Task goal: Using the records below, give again exactly the lines from the line that contains "Stability of mutations in membrane" through the line that contains "We have classified the location", both ends included, and only those.

Data extract:
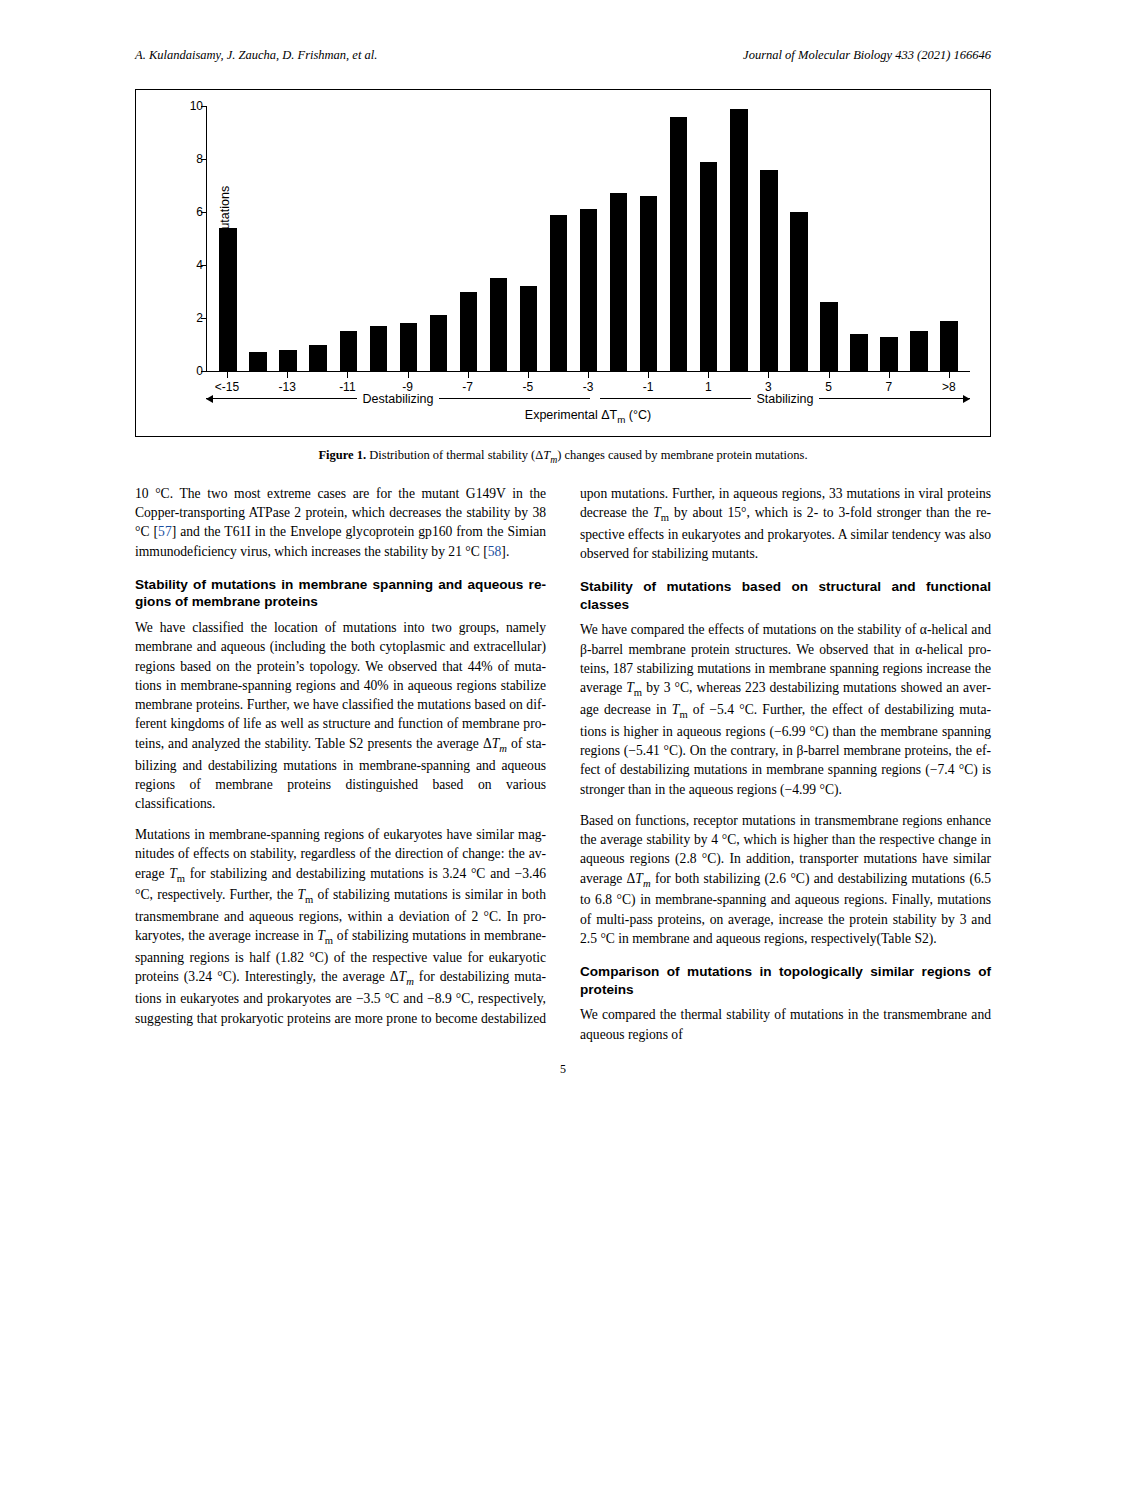A. Kulandaisamy, J. Zaucha, D. Frishman, et al.
Journal of Molecular Biology 433 (2021) 166646
Percentage (%) of mutations
10
8
6
4
2
0
<-15
-13
-11
-9
-7
-5
-3
-1
1
3
5
7
>8
Destabilizing
Stabilizing
Experimental ΔTm (°C)
Figure 1. Distribution of thermal stability (ΔTm) changes caused by membrane protein mutations.
10 °C. The two most extreme cases are for the mutant G149V in the Copper-transporting ATPase 2 protein, which decreases the stability by 38 °C [57] and the T61I in the Envelope glycoprotein gp160 from the Simian immunodeficiency virus, which increases the stability by 21 °C [58].
Stability of mutations in membrane spanning and aqueous regions of membrane proteins
We have classified the location of mutations into two groups, namely membrane and aqueous (including the both cytoplasmic and extracellular) regions based on the protein’s topology. We observed that 44% of mutations in membrane-spanning regions and 40% in aqueous regions stabilize membrane proteins. Further, we have classified the mutations based on different kingdoms of life as well as structure and function of membrane proteins, and analyzed the stability. Table S2 presents the average ΔTm of stabilizing and destabilizing mutations in membrane-spanning and aqueous regions of membrane proteins distinguished based on various classifications.
Mutations in membrane-spanning regions of eukaryotes have similar magnitudes of effects on stability, regardless of the direction of change: the average Tm for stabilizing and destabilizing mutations is 3.24 °C and −3.46 °C, respectively. Further, the Tm of stabilizing mutations is similar in both transmembrane and aqueous regions, within a deviation of 2 °C. In prokaryotes, the average increase in Tm of stabilizing mutations in membrane-spanning regions is half (1.82 °C) of the respective value for eukaryotic proteins (3.24 °C). Interestingly, the average ΔTm for destabilizing mutations in eukaryotes and prokaryotes are −3.5 °C and −8.9 °C, respectively, suggesting that prokaryotic proteins are more prone to become destabilized upon mutations. Further, in aqueous regions, 33 mutations in viral proteins decrease the Tm by about 15°, which is 2- to 3-fold stronger than the respective effects in eukaryotes and prokaryotes. A similar tendency was also observed for stabilizing mutants.
Stability of mutations based on structural and functional classes
We have compared the effects of mutations on the stability of α-helical and β-barrel membrane protein structures. We observed that in α-helical proteins, 187 stabilizing mutations in membrane spanning regions increase the average Tm by 3 °C, whereas 223 destabilizing mutations showed an average decrease in Tm of −5.4 °C. Further, the effect of destabilizing mutations is higher in aqueous regions (−6.99 °C) than the membrane spanning regions (−5.41 °C). On the contrary, in β-barrel membrane proteins, the effect of destabilizing mutations in membrane spanning regions (−7.4 °C) is stronger than in the aqueous regions (−4.99 °C).
Based on functions, receptor mutations in transmembrane regions enhance the average stability by 4 °C, which is higher than the respective change in aqueous regions (2.8 °C). In addition, transporter mutations have similar average ΔTm for both stabilizing (2.6 °C) and destabilizing mutations (6.5 to 6.8 °C) in membrane-spanning and aqueous regions. Finally, mutations of multi-pass proteins, on average, increase the protein stability by 3 and 2.5 °C in membrane and aqueous regions, respectively(Table S2).
Comparison of mutations in topologically similar regions of proteins
We compared the thermal stability of mutations in the transmembrane and aqueous regions of
5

Solution to the problem:
Stability of mutations in membrane spanning and aqueous regions of membrane proteins
We have classified the location of mutations into two groups, namely membrane and aqueous (including the both cytoplasmic and extracellular) regions based on the protein’s topology. We observed that 44% of mutations in membrane-spanning regions and 40% in aqueous regions stabilize membrane proteins. Further, we have classified the mutations based on different kingdoms of life as well as structure and function of membrane proteins, and analyzed the stability. Table S2 presents the average ΔTm of stabilizing and destabilizing mutations in membrane-spanning and aqueous regions of membrane proteins distinguished based on various classifications.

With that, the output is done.